SOURCE DOCUMENT:

Does your winder have a rest period? Do you know how many turns a day the winder achieves?

Some can be set...some less expensive ones spin all day long.

another thought is that when the winder is at rest...most of mine run on and off for 6-7 hours and then rest till the next day, and then start again...take the watch off the winder and lay it in an opposite position.

I know you can't overrind an auto but there is a stress factor inherent in a movement always at full reserve...it has to wind down at some point.

just a few things to ponder...let us know.


----------



## roberev (Mar 15, 2006)

If winders do affect accuracy, my limited experience indicates that it's for the better. My EMII Classic is not COSC-certified and spends most of its time on a Sharper Image winder. I gain one second a day on it. Even my COSC watches aren't than good (but my Grand Seiko is close at +2/day . . . and it sits on an Orbita Sparta 3-watch winder).

I know, anecdotal evidence is poor evidence, but I figured I'd share anyway.

Rob


----------



## sys12345 (Aug 30, 2007)

Hi Scott,

I'm using an ERS double watch winder. It does not run all day and it is equipped with rest period and automatic daily repeat. Details:

-Runs on 3V DC Battery or 3-volt AC Adaptor
-User selectable programs - clockwise, counter-clockwise or alternating directions, at approx. 7.5 turns per minute.
-turns nominal 1,800 - 2,1-- turns per day (effective 650 - 800 turns per day).
-Each program will repeat automatically daily (if switch is always on)
-LED light indicator showing operation status
-AC Adaptor and nice gift box included. 

I took the watches off and wore them on my wrist. As before, they are all more accurate on my wrist than on the winder. My EMII Classic (as noted b4) does +5 secs/day on the winder, compared to +2 secs/day on my wrist. My EMII Chronometer LE does -2 secs/day on the winder and +1 sec/day (worse case, sometimes spot on) on my wrist. All these timings are repeatable, not some one-off readings.

I guess this must be due to the position where the winder stops. I do notice that winder may stop the watch at different positions. Perhaps certain positions having higher counts will result in the accuracy biasing towards them?



scottw44 said:


> Does your winder have a rest period? Do you know how many turns a day the winder achieves?
> 
> Some can be set...some less expensive ones spin all day long.
> 
> ...


----------



## scottw44 (Aug 16, 2006)

I am not familiar with the ERS winders but will see what I can find out and try to post something tonite or tomorrow.


----------



## scottw44 (Aug 16, 2006)

Took a quick look. Sounds like an awful lot of turns to me. Perhaps the movement is always at full charge and gets only to run off a little bit of it's power at the end. Sounds like the rest periods are a lot shorter than the winding periods.

Do you have a watch with a power reserve gauge? Might be a fun test.

CHALLENGES:
A. Update the watch winder thread's passage from "I am not familiar" up to and including "a fun test.", writing "power reserve indicator" in place of "power reserve gauge".
B. Name every watch winder that a poster in the watch winder thread reports using.

SUPPLIED ENTRIES:
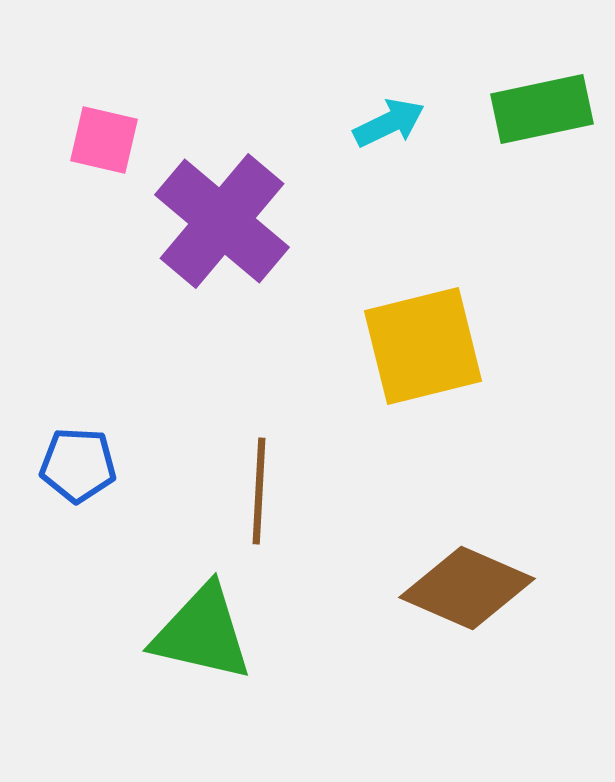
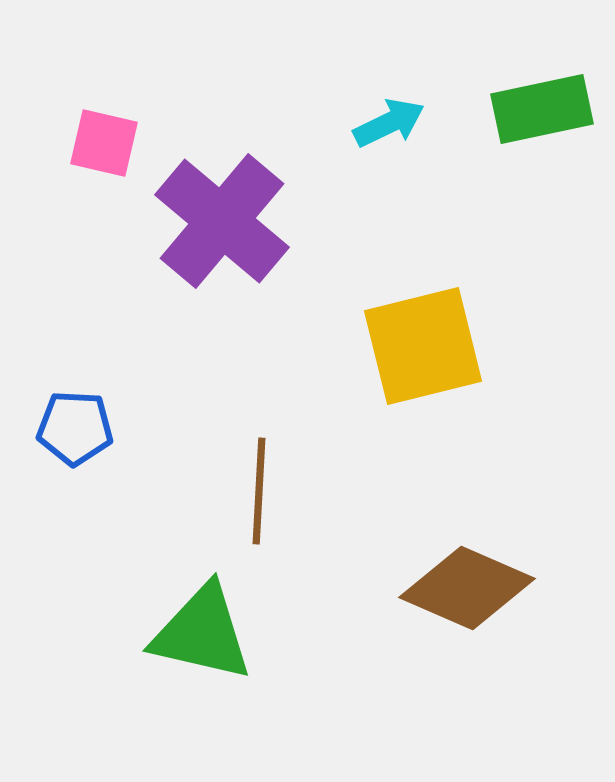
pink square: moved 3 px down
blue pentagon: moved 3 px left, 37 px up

...

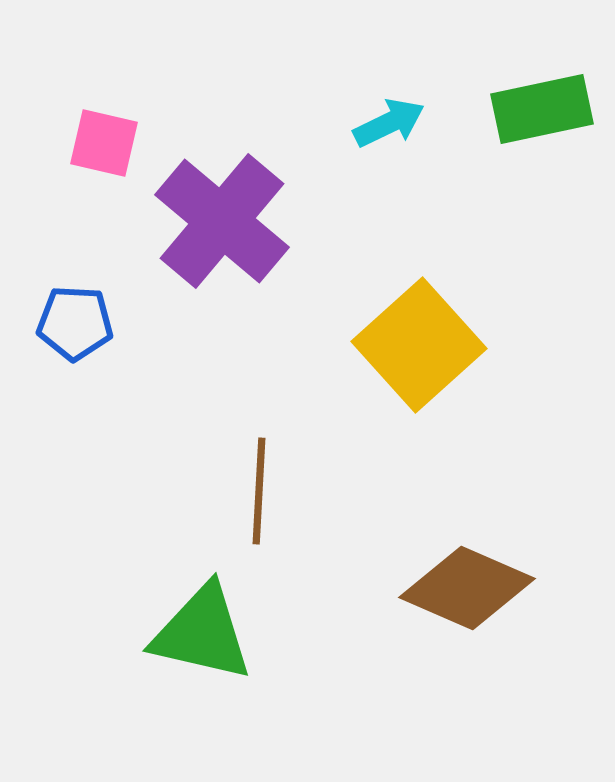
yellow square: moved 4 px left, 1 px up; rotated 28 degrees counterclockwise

RESULTS BY TASK:
A.
I am not familiar with the ERS winders but will see what I can find out and try to post something tonite or tomorrow.


----------



## scottw44 (Aug 16, 2006)

Took a quick look. Sounds like an awful lot of turns to me. Perhaps the movement is always at full charge and gets only to run off a little bit of it's power at the end. Sounds like the rest periods are a lot shorter than the winding periods.

Do you have a watch with a power reserve indicator? Might be a fun test.

B.
- Sharper Image winder
- Orbita Sparta 3-watch winder
- ERS double watch winder